The unrated director's cut is the way to go, friends...not only does it preserve Zombie's vision and purpose, but it's loaded to the gills with goodies.  There are two great, informative and entertaining commentary tracks.  One is by Rob Zombie himself, who discusses the making of the movie in great detail and is depreciating enough to point out his own mistakes and errors.  The second features cast members Bill Moseley, Sherri Moon Zombie and Sid Haig, and is an absolute scream (again, no pun intended) to listen to.
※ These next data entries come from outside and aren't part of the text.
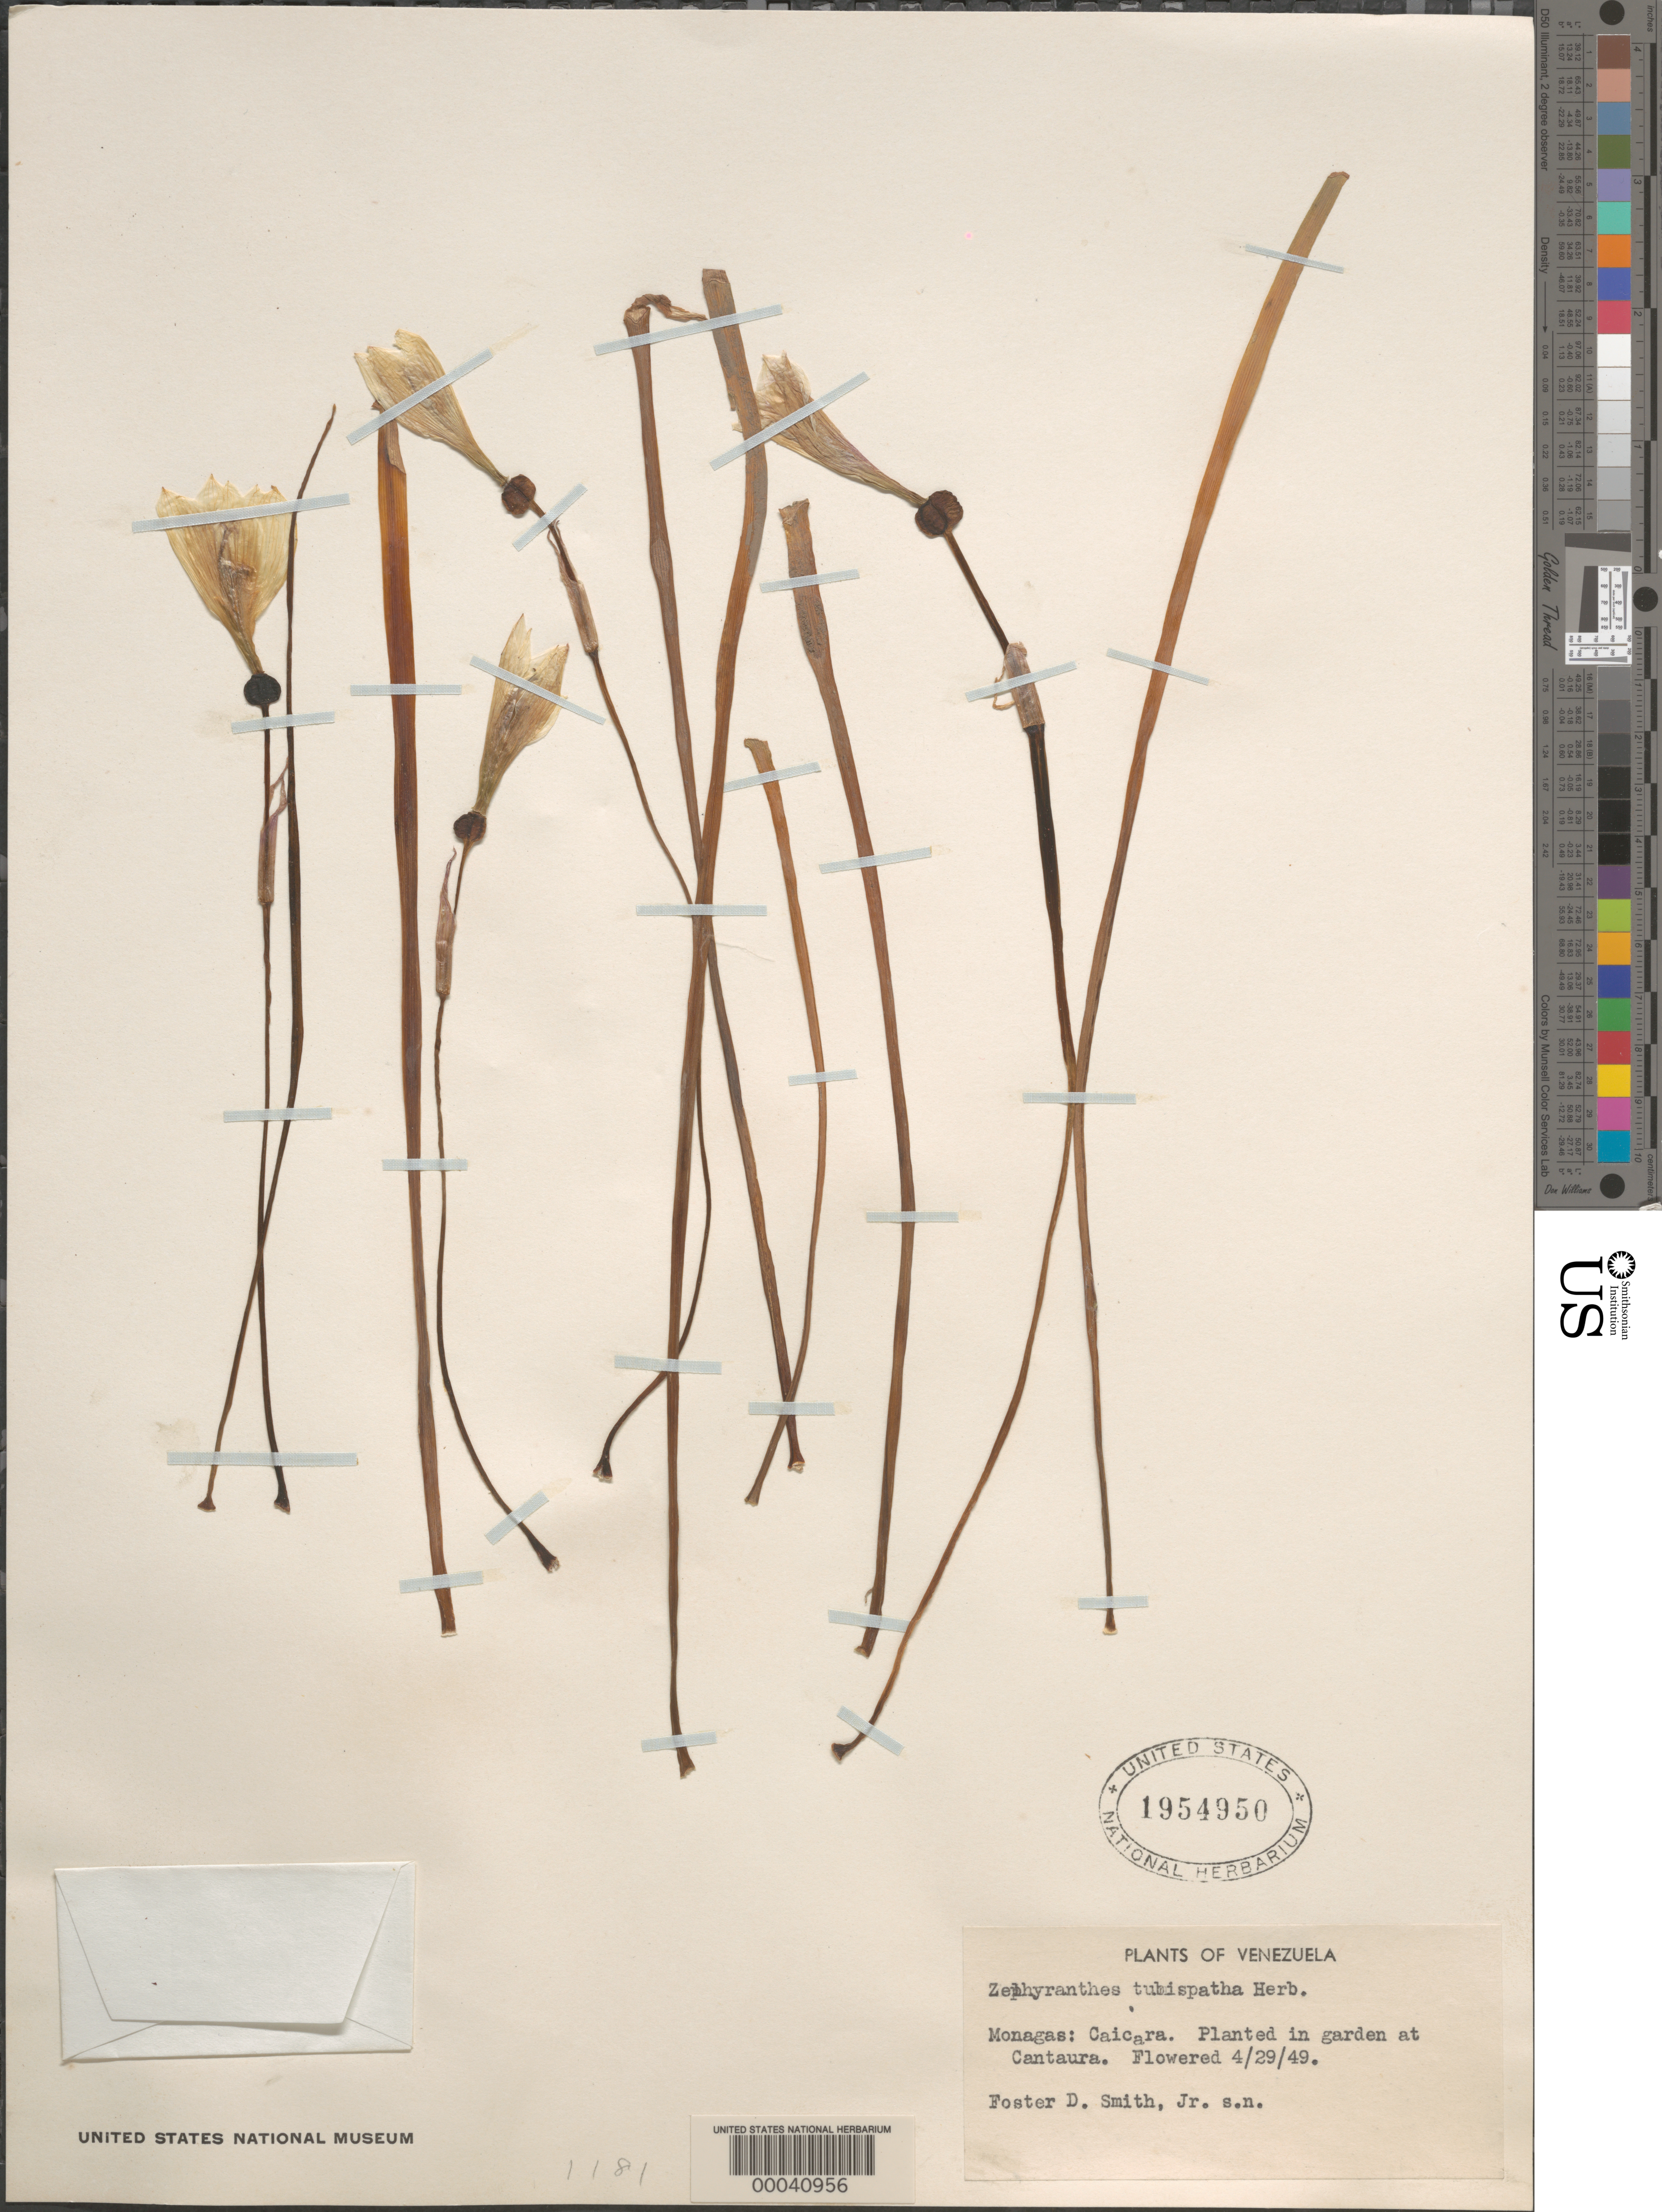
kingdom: Plantae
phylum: Tracheophyta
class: Liliopsida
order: Asparagales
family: Amaryllidaceae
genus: Zephyranthes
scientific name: Zephyranthes tubispatha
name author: (L'Hér.) Hub.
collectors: F. Smith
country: Venezuela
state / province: Monagas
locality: Caicara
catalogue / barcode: US 1954950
There is a short blooper reel with some creative uses of text, and two of Captain Spaulding's TV commercial in their entirety:  the "Mary the Monkey" spot from the film and the unused "Santa Claus" one.  You can also see the untrimmed version of "The Morris Green Show", as well as Otis' "home movie" about the missing cheerleader.

There are deleted scenes (presented in one sitting; you can't watch them one at a time), some trailers and TV spots (same deal), a classic music video from Buck Owens, make-up tests, a still gallery, and a tribute to the sadly recently-departed Matthew McGrory, who played Tiny in both movies.

And that's the first disc.  The second disc contains a 144 minute VERY detailed documentary on the making of the movie, with behind the scenes footage that goes from pre-production to the last day of shooting.

The menu screens are also well done, but not quite as much as the DMC Award winning Best Menu Screens for House of 1000 Corpses.  All in all, a generous and fun-filled package of extras!


Rob Zombie has officially grown from cult horror's number-one fan to its premier benefactor.  I hope Hollywood producers with their deep pockets and shallow ideas will pay attention to The Devil's Rejects and learn something from Zombie's approach.  Horror fans will be much better off if they do.